● **INPUT**:
★ ★ ★ ★
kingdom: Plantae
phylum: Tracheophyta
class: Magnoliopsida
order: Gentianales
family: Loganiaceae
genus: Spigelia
★ ★ ★ ★
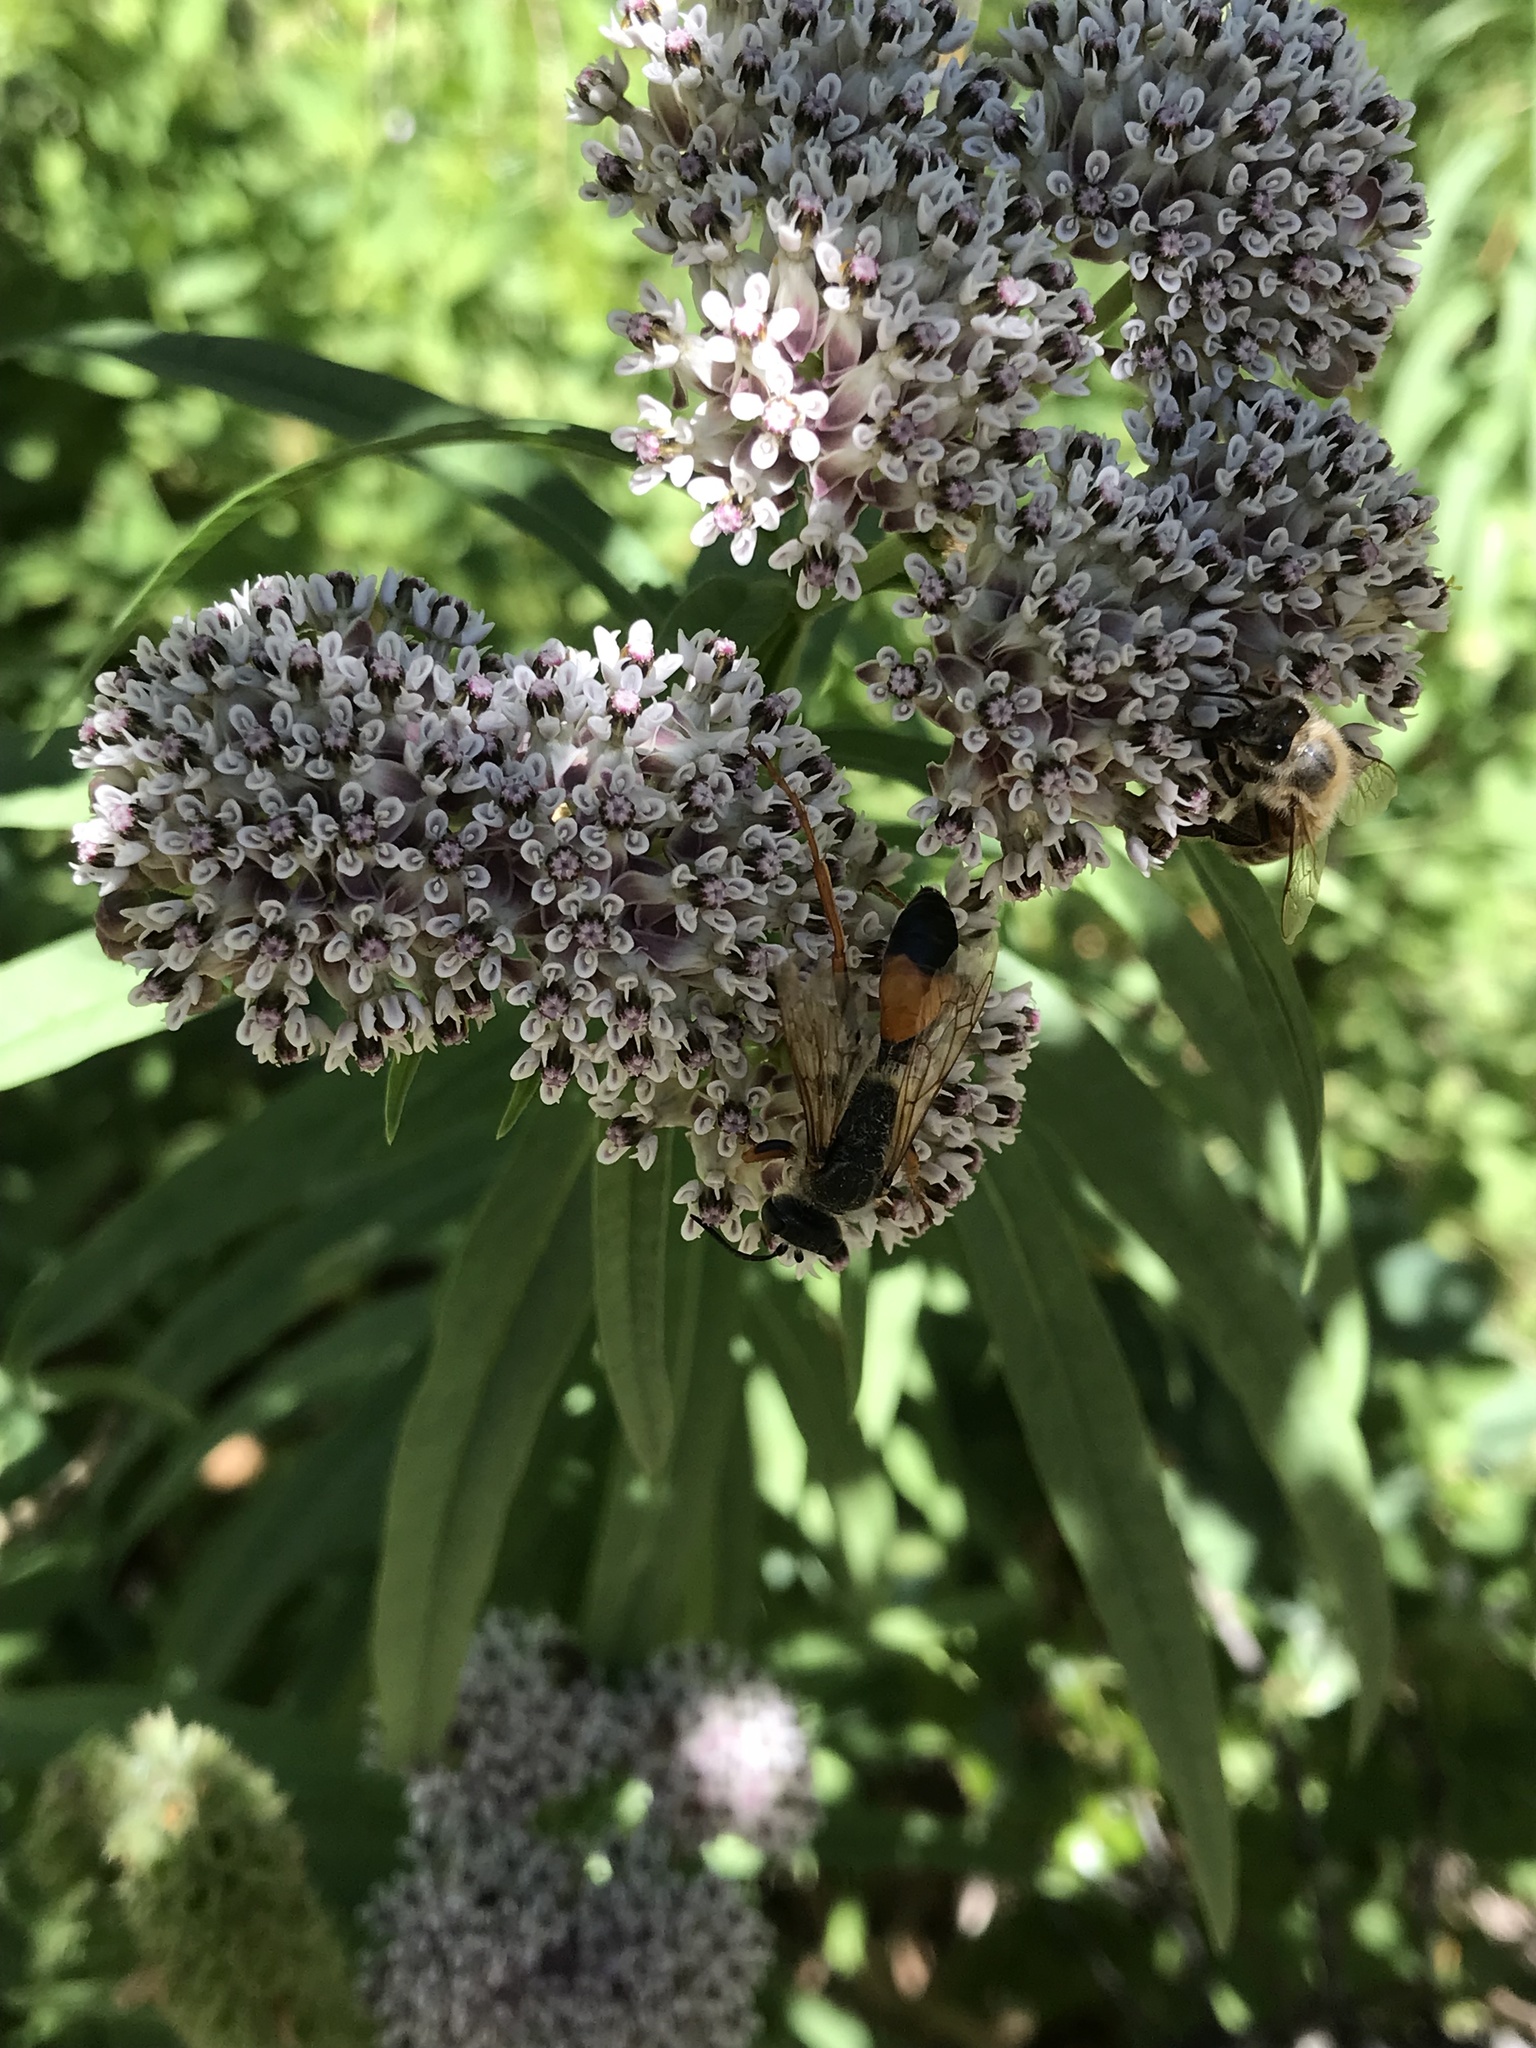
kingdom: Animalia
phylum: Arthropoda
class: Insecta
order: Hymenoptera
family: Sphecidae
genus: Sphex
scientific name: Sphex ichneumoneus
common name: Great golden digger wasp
★ ★ ★ ★
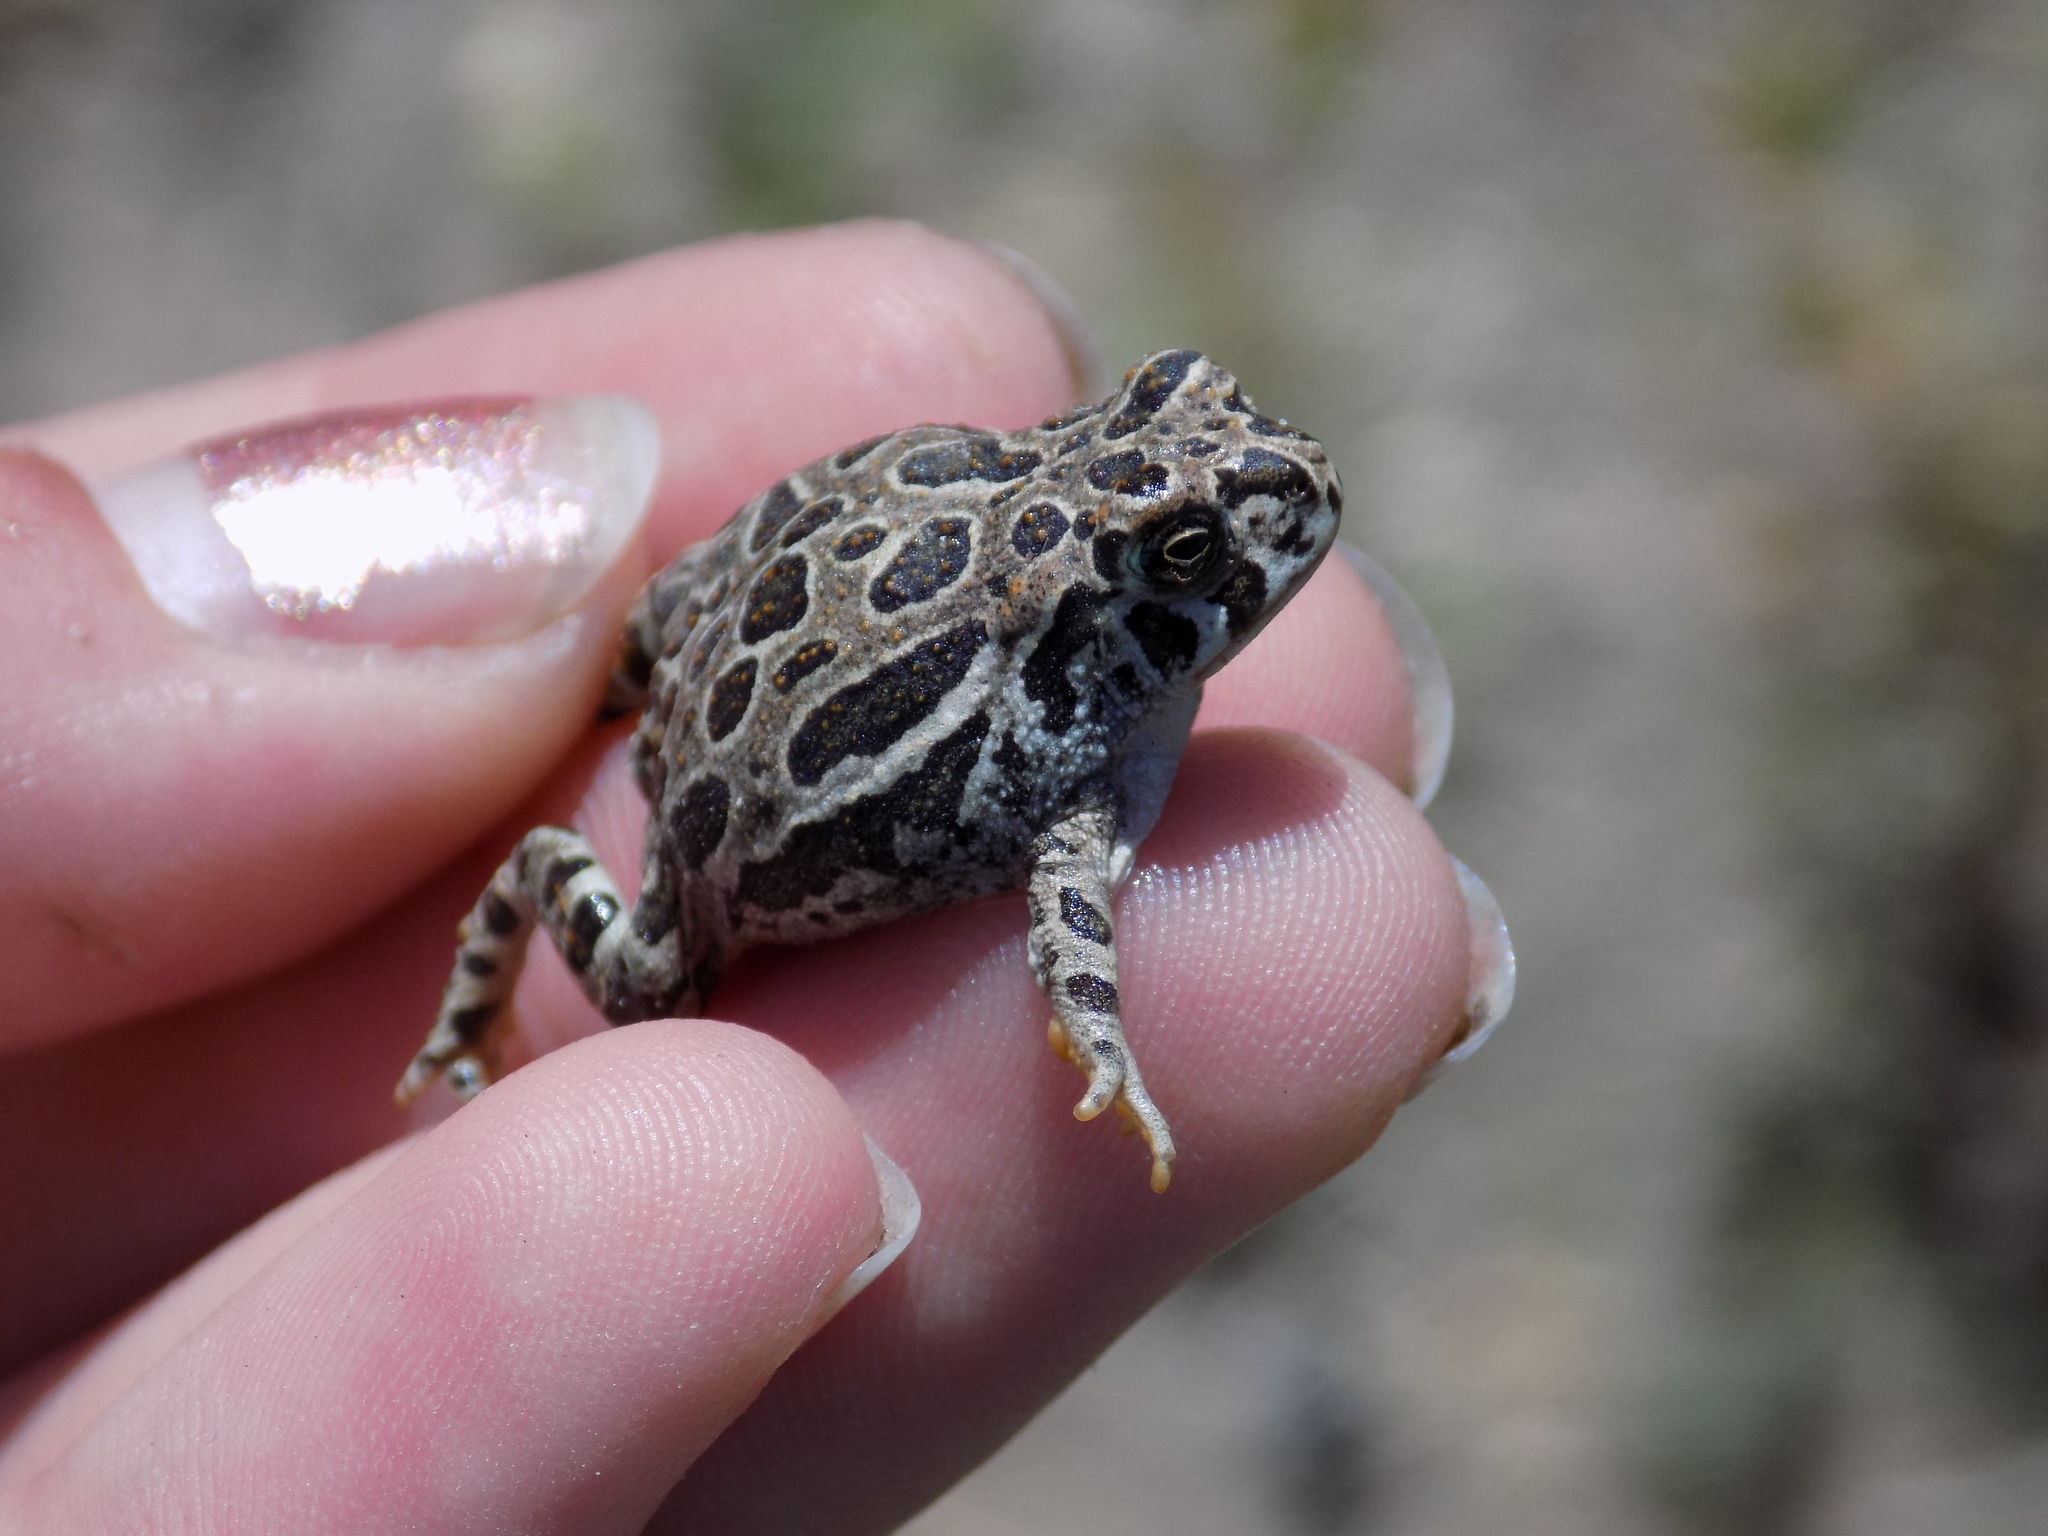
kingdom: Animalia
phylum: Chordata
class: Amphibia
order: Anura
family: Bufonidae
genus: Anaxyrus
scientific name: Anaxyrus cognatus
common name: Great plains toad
★ ★ ★ ★
● **DIRECTION**: Rewrite the stretch of data from the line containing "phylum: Arthropoda" through the line containing "scientific name: Sphex ichneumoneus", replacing "order" with "ordo" and leaving everything else unchanged.

● **EXERCISE SOLUTION**:
phylum: Arthropoda
class: Insecta
ordo: Hymenoptera
family: Sphecidae
genus: Sphex
scientific name: Sphex ichneumoneus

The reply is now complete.